### 取り組む課題
(1) 床屋へ向かう話の本文抜粋では、筆者がたどり着いた床屋の名前は何ですか。
(2) 床屋へ向かう話の本文抜粋について、最後の文に続く部分を書きなさい。

### 本文抜粋
台風一過で、みのもんた。
午前は少々雨が残ったものの、昼食頃には晴れ渡り、爽やかな秋風が吹きぬけていた。朝方、あんなに雨が降っていたというのに、この乾燥した空気は、いったいどうしたらそうなるのか、人力では想像できない爽やかな空気に入れ替わっていた。
仕事帰りの私は、そんなことは、どうでも良くなっていた。それに外は爽やかな風が吹き抜ける。
土日にイベント続きで、地元の床屋へ行けそうもない。「あと一週間以上我慢をするのか」とも思ったが、来週は営業のセミナーがあり客前で、パソコンを操作しなければいけない。
そこで、さっさと会社を出て床屋に向かった。ただし、店の場所は、うろ覚えである。
「もしかすると、この道ではなかったのでは」と心配になったころ、バーバーコンドウは姿を見せた。
古めかしい床屋で、いつも帰りに見るとお客さんはいない。
クリスマス時期には、控えめながら電飾も灯り、営業努力は感じられる。

### 記録一覧
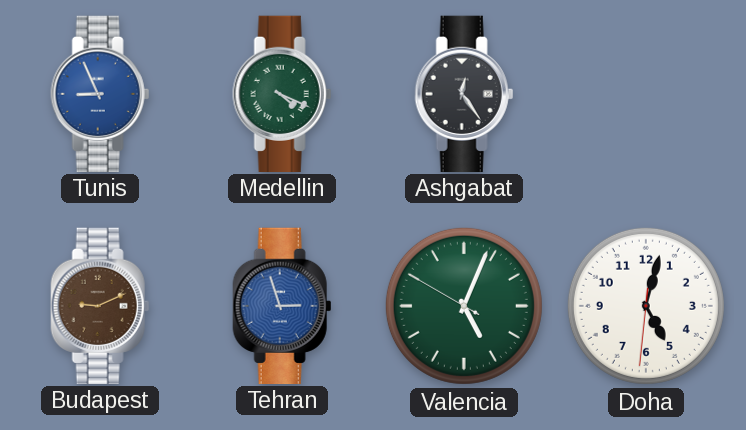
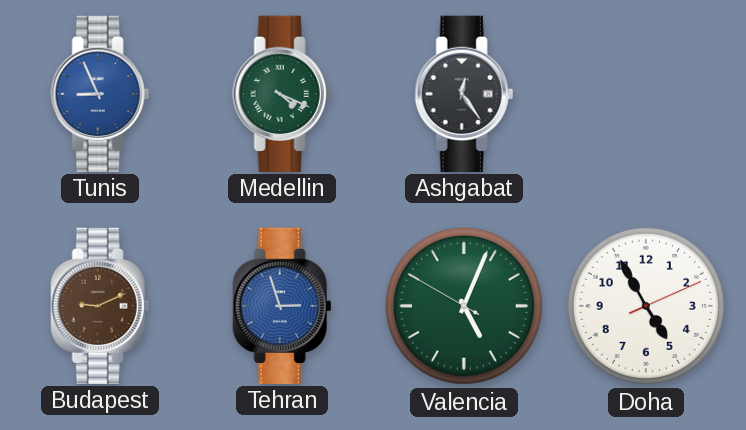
Doha: 5:02 -> 4:55
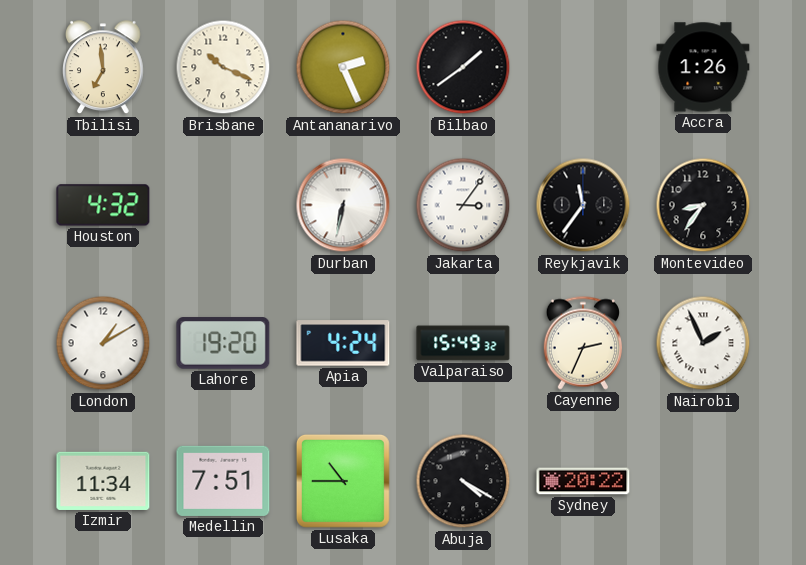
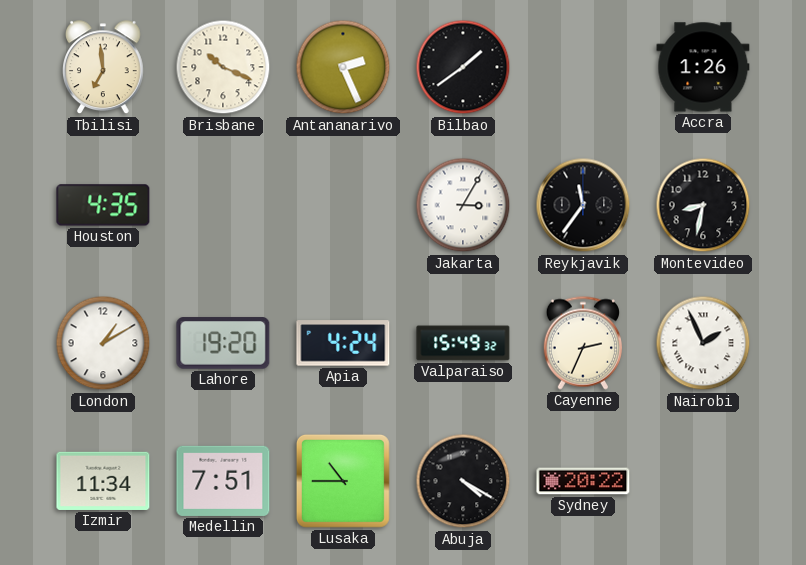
Houston: 4:32 -> 4:35
Durban: 6:32 -> none
Jakarta: 3:06 -> 3:05
Montevideo: 8:36 -> 8:32
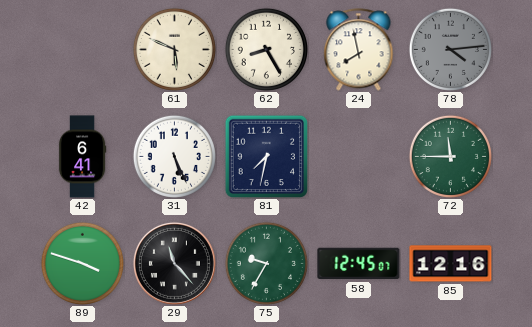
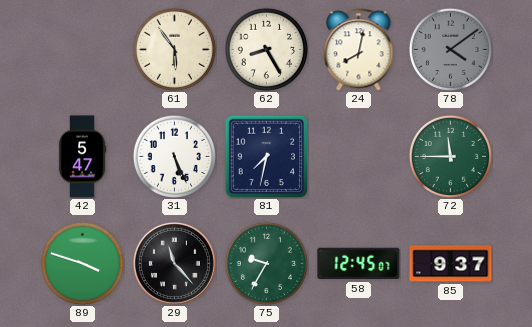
61: 5:49 -> 5:54
24: 7:58 -> 8:02
78: 4:14 -> 4:09
42: 6:41 -> 5:47
85: 12:16 -> 9:37
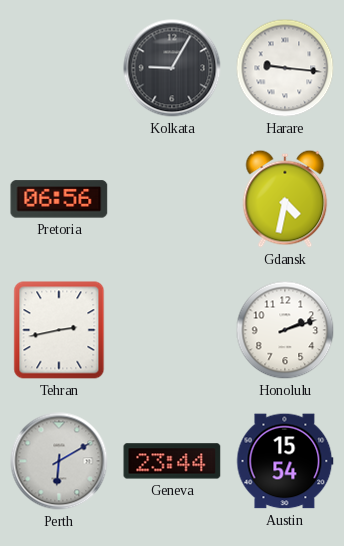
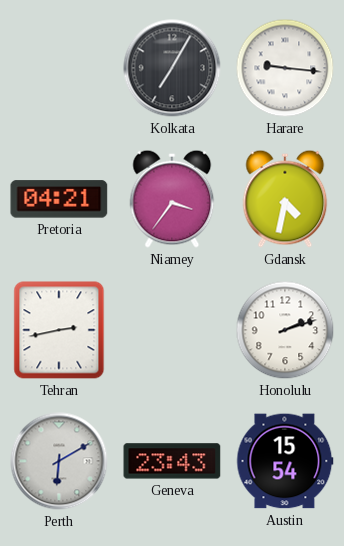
Kolkata: 9:05 -> 7:05
Pretoria: 06:56 -> 04:21
Niamey: none -> 3:36
Geneva: 23:44 -> 23:43
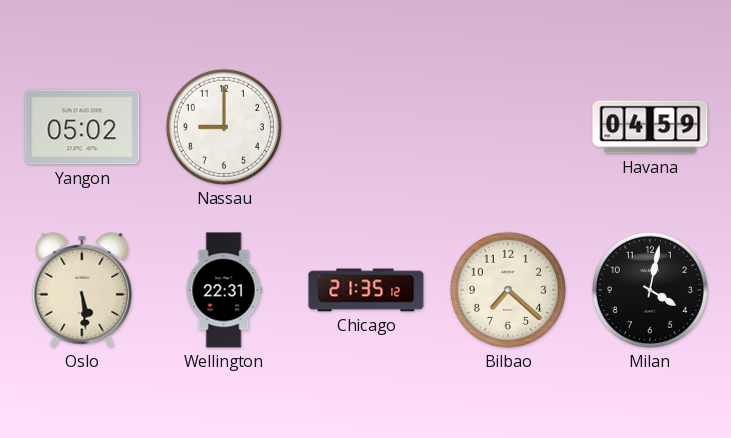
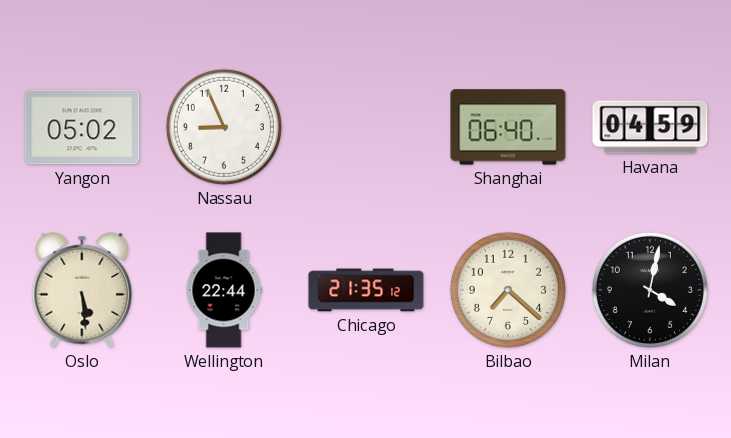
Nassau: 9:00 -> 8:56
Shanghai: none -> 06:40
Wellington: 22:31 -> 22:44
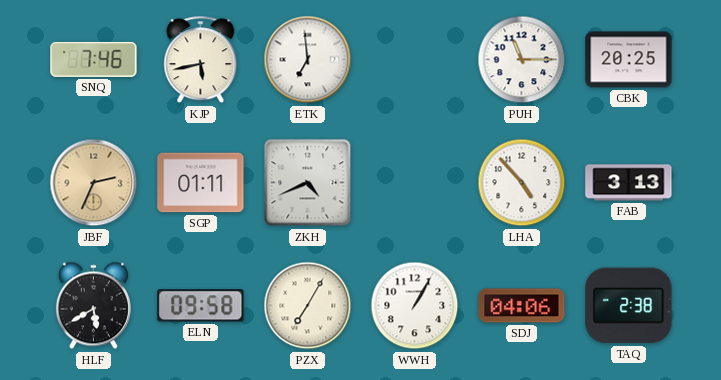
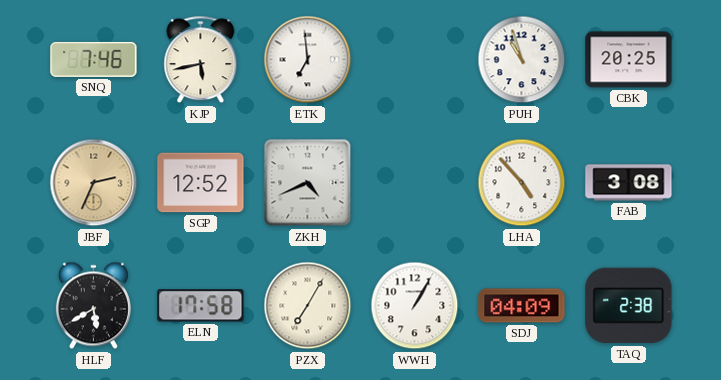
PUH: 11:15 -> 10:57
SGP: 01:11 -> 12:52
FAB: 3:13 -> 3:08
ELN: 09:58 -> 17:58
SDJ: 04:06 -> 04:09
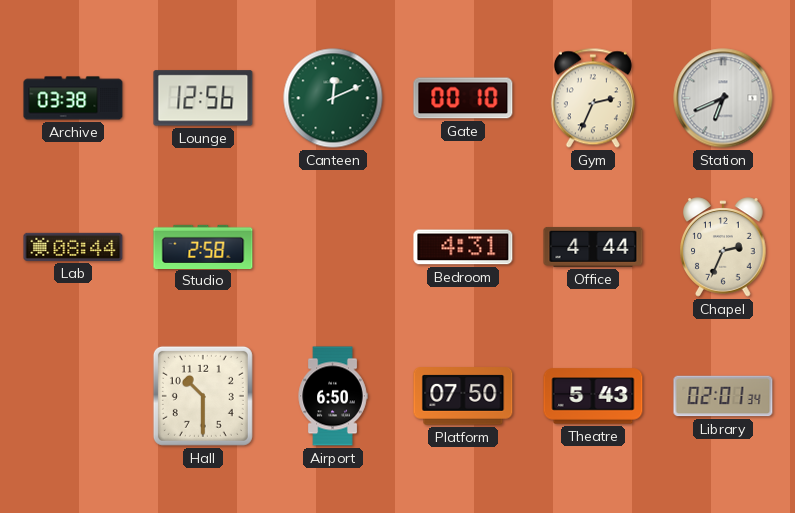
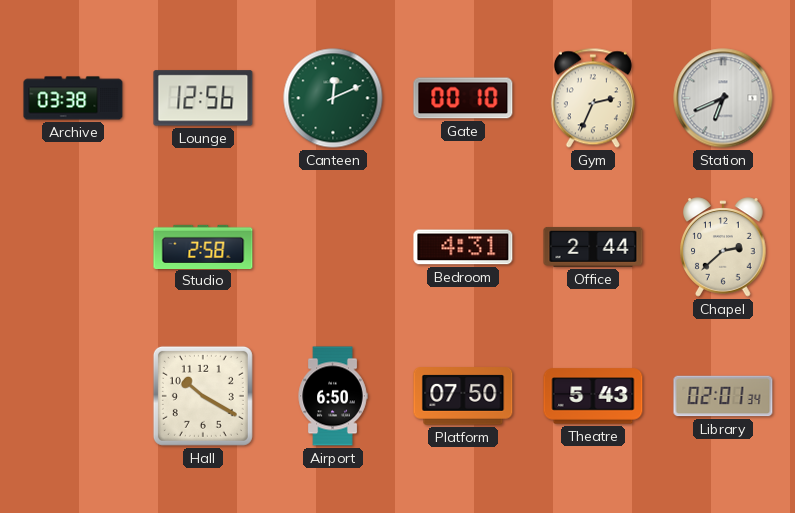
Lab: 08:44 -> none
Office: 4:44 -> 2:44
Chapel: 2:34 -> 2:38
Hall: 10:30 -> 10:20
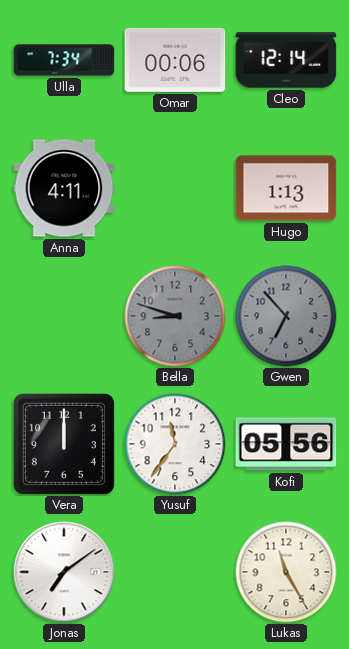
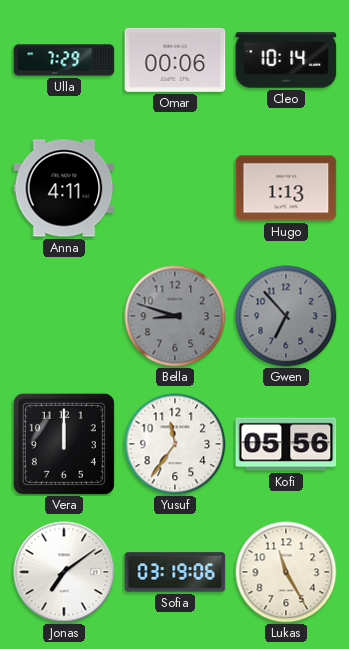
Ulla: 7:34 -> 7:29
Cleo: 12:14 -> 10:14
Sofia: none -> 03:19
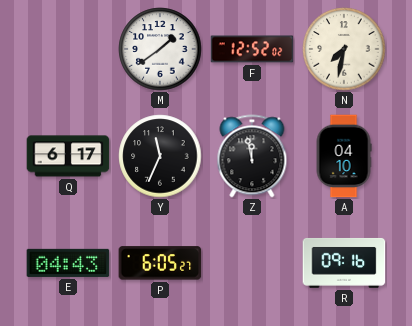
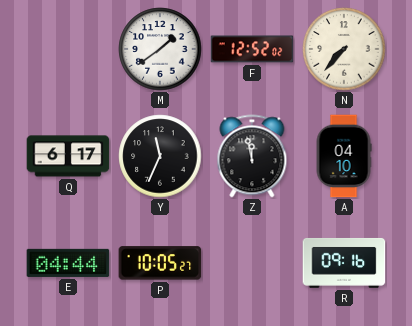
N: 7:32 -> 7:37
E: 04:43 -> 04:44
P: 6:05 -> 10:05
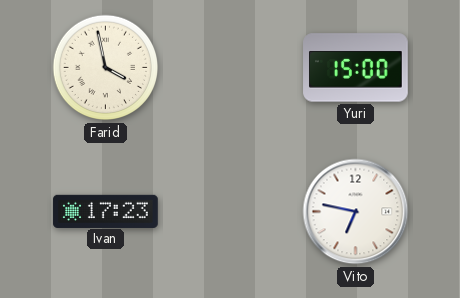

### 記述解答
(1) バーバーコンドウ

(2)
「いいですか?」と入ると、「いいですよ。」と私の父親よりちょっと若いであろうご主人が出迎えてくれた。
どういう風に説明をしようか考えてはいたが、いざ床屋の椅子に座って、おやじさんの顔を見ていると、言いたいことも全ては言えなくなってしまう。
鏡に映った、頭を濡らして、クシを通して、ハサミを入れる右手は、小刻みに震えていた。
それでも、おやじさんは、きっと昔から変わらないのであろう、丁寧にハサミを入れていく。少しずつだが、確実に仕事をこなしていく。
震える右手も、カミソリが肌に当たると落ち着くのだろう。左手で、そり残しを探しながら、確実に剃っていく。
はじめの内は、不安で硬くなっていた身体も、おやじさんの確実な仕事に少しずつ緩んでいく。
大量のシャンプーに不安を覚え、時折、目に映る振るえた右手に、身体を硬くする。
時折、世間話を私からして、おやじさんにも落ち着きを与え、おやじさんの腕に信頼している顔つきをする努力をする。
最後の、最後まで、おやじさんは丁寧に仕事をし尽くしてくれた。私が望んだ髪型ではなかったが。オールバックのようにしたら私の父親に似てくるのかと思ったが。
結局は、「みのもんた」のような顔つきになって仕上がった。
一時間以上は掛かったと思う。それでも、おやじさんは今まで通り、きちんと仕事をしていたと思う。
70歳になっても、同じように仕事が出来る。幸せなことだと思った。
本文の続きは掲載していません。